Strong performances and some intriguing sci-fi and moral concepts elevate what would have been an average episode, long on exposition and dialog and short on excitement. “…But to Connect” is a great setup for what is to come, making it all the harder to have to wait until February.
- This episode will serve as a mid-season finale for Discovery, which will return with episode 8 on February 10, 2022.
- This is Lee Rose’s fourth time directing Discovery and her second this season.
- This is the second Discovery writing credit for Terri Hughes Burton, who joined the series as a co-executive producer for season four.

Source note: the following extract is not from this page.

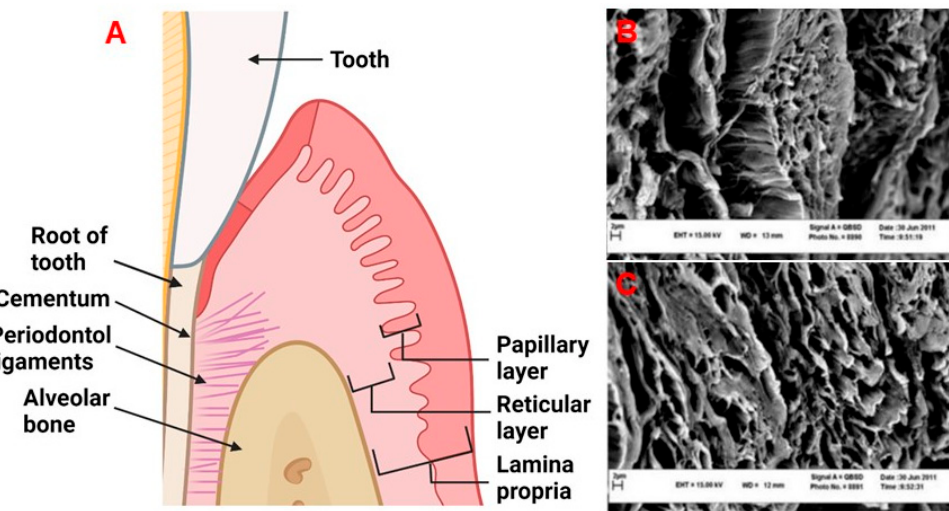
Figure 1. ( A ) The periodontal tissue anatomy. Created with BioRender.com. ( B , C ) Decellularized human gingival tissue adapted from previous literature reproduced under terms of the CC-BY li- cense [16]. Copyright 2012, Nasser Mahdavishahri, Maryam Moghatam Matin, Masoud Fereidoni, Zahra Yarjanli, Seyed Ali Banihashem Rad, and Saeedeh Khajeh Ahmadi, published by Iranian Jour-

- This is the first Discovery writing credit for staff writer Carlos Cisco, who joined the series as a writer’s assistant in season three.
- The Discovery is shown to have significant damage as a result of “Stormy Weather” with much of the outer ring of the saucer being replaced by Archer Station.
- The USS Voyager-J gets another mention, with Stamets suggesting at one point to use their computer to help analyze the data.
- Dr. Kovich uses the Latin term “experto credite” which is a quote from the epic poem Aenieid and means “trust one who has experience.” The variation “Experto Crede” is the motto of the USAF 89th Airlift Wing which operates Air Force One.
- The Federation currently has 60 member worlds, so the only new member since episode 401 is Ni’Var.
- Book argues with Michael that she has been one to “take on the enemy” and specifically mentions the Klingons, referring to her actions in the series premiere “The Vulcan Hello,” which kicked off a war.
- The ban on isolytic subspace weapons was part of the Second Khitomer Accords, as established in Star Trek: Insurrection.
- Tarka’s isolytic weapon was developed based on the experiment he did on the USS Discovery in episode 405.
- Tarka said one species tried to attack the DMA with 1,600 quantum torpedoes.
- Book refers to himself as a “speaker for the dead,” which is a term from the sci-fi novel of the same name by Orson Scott Card.
- Adira mentions the “All Is Possible” snowglobe given to them by Tilly in “All Is Possible.”
- This is David Cronenberg’s sixth appearance as Kovich and third in season four.
- Phumzile Sitole returns to play (now General) Ndoye of the United Earth Defense Force, last seen in the season three episode “People of Earth.”
- Alex McCooeye returns as Emperor Lee’U of the Alshain (“the butterfly people”) introduced in episode 401.
- Other familiar alien conference attendees include an Andorian, Orion, Lurian, Vulcan, Cardassian, Trill, Shlerm, Osnullus, and Ferengi.